*TASK INSTRUCTIONS*. Please read the records below and return each line holding the string "Daten".

*DATA SHOWN*.

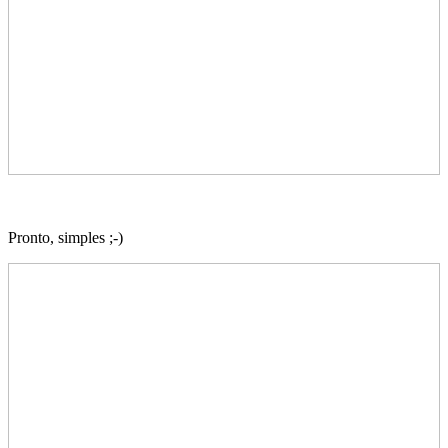
Pronto, simples ;-)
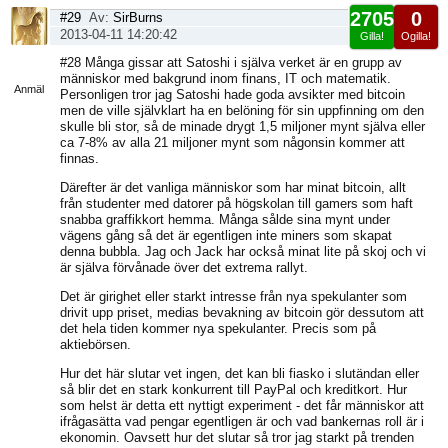
2705
0
#29
Av:
SirBurns
2013-04-11 14:20:42
Gilla!
Ogilla!
Visa
#28 Många gissar att Satoshi i själva verket är en grupp av
sida
människor med bakgrund inom finans, IT och matematik.
Anmäl
Personligen tror jag Satoshi hade goda avsikter med bitcoin
men de ville självklart ha en belöning för sin uppfinning om den
skulle bli stor, så de minade drygt 1,5 miljoner mynt själva eller
ca 7-8% av alla 21 miljoner mynt som någonsin kommer att
finnas.
Därefter är det vanliga människor som har minat bitcoin, allt
från studenter med datorer på högskolan till gamers som haft
snabba graffikkort hemma. Många sålde sina mynt under
vägens gång så det är egentligen inte miners som skapat
denna bubbla. Jag och Jack har också minat lite på skoj och vi
är själva förvånade över det extrema rallyt.
Det är girighet eller starkt intresse från nya spekulanter som
drivit upp priset, medias bevakning av bitcoin gör dessutom att
det hela tiden kommer nya spekulanter. Precis som på
aktiebörsen.
Hur det här slutar vet ingen, det kan bli fiasko i slutändan eller
så blir det en stark konkurrent till PayPal och kreditkort. Hur
som helst är detta ett nyttigt experiment - det får människor att
ifrågasätta vad pengar egentligen är och vad bankernas roll är i
ekonomin. Oavsett hur det slutar så tror jag starkt på trenden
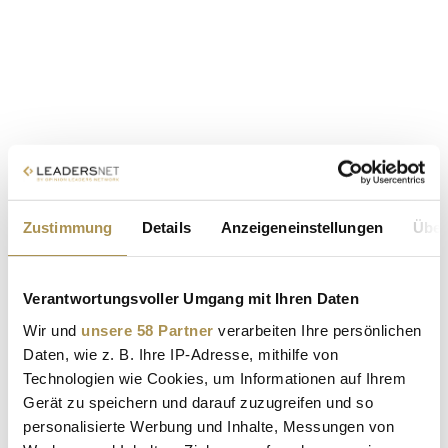
Zustimmung
Details
Anzeigeneinstellungen
Über
Verantwortungsvoller Umgang mit Ihren Daten
Wir und
unsere 58 Partner
verarbeiten Ihre persönlichen
Daten, wie z. B. Ihre IP-Adresse, mithilfe von
Technologien wie Cookies, um Informationen auf Ihrem
Gerät zu speichern und darauf zuzugreifen und so
personalisierte Werbung und Inhalte, Messungen von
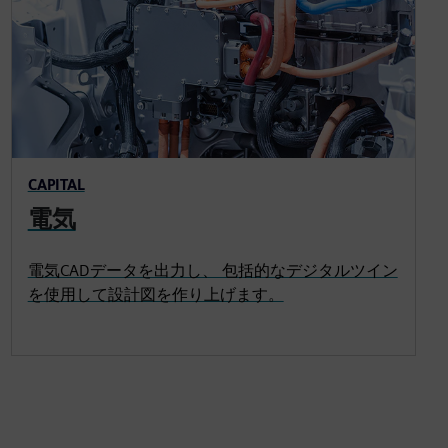
CAPITAL
電気
電気CADデータを出力し、 包括的なデジタルツイン
を使用して設計図を作り上げます。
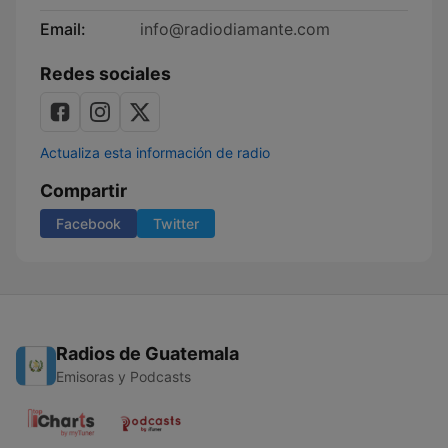
Email:
info@radiodiamante.com
Redes sociales
Actualiza esta información de radio
Compartir
Facebook
Twitter
Radios de Guatemala
Emisoras y Podcasts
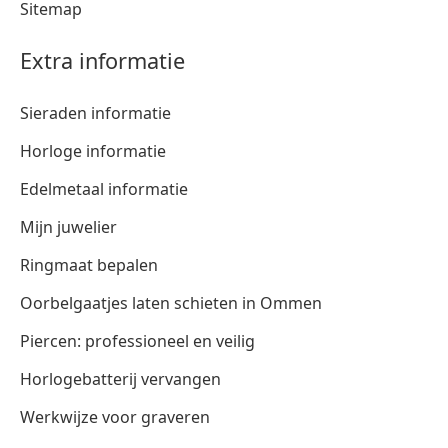
Sitemap
Extra informatie
Sieraden informatie
Horloge informatie
Edelmetaal informatie
Mijn juwelier
Ringmaat bepalen
Oorbelgaatjes laten schieten in Ommen
Piercen: professioneel en veilig
Horlogebatterij vervangen
Werkwijze voor graveren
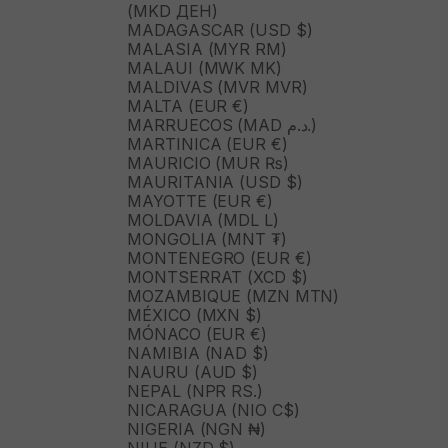
(MKD ДЕН)
MADAGASCAR (USD $)
MALASIA (MYR RM)
MALAUI (MWK MK)
MALDIVAS (MVR MVR)
MALTA (EUR €)
MARRUECOS (MAD د.م.)
MARTINICA (EUR €)
MAURICIO (MUR ₨)
MAURITANIA (USD $)
MAYOTTE (EUR €)
MOLDAVIA (MDL L)
MONGOLIA (MNT ₮)
MONTENEGRO (EUR €)
MONTSERRAT (XCD $)
MOZAMBIQUE (MZN MTN)
MÉXICO (MXN $)
MÓNACO (EUR €)
NAMIBIA (NAD $)
NAURU (AUD $)
NEPAL (NPR RS.)
NICARAGUA (NIO C$)
NIGERIA (NGN ₦)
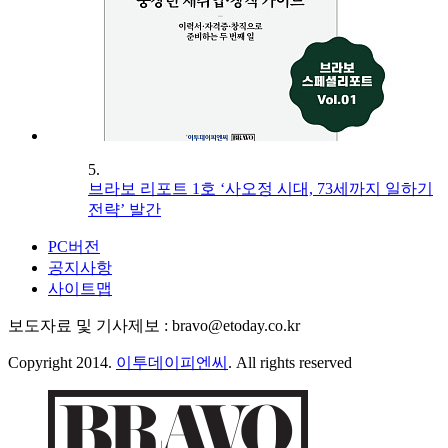
5.
브라보 리포트 1호 ‘사오정 시대, 73세까지 일하기
전략’ 발간
PC버전
공지사항
사이트맵
보도자료 및 기사제보 : bravo@etoday.co.kr
Copyright 2014.
이투데이피엔씨
. All rights reserved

*ANSWER SPACE*.
Verantwortungsvoller Umgang mit Ihren Daten
Daten, wie z. B. Ihre IP-Adresse, mithilfe von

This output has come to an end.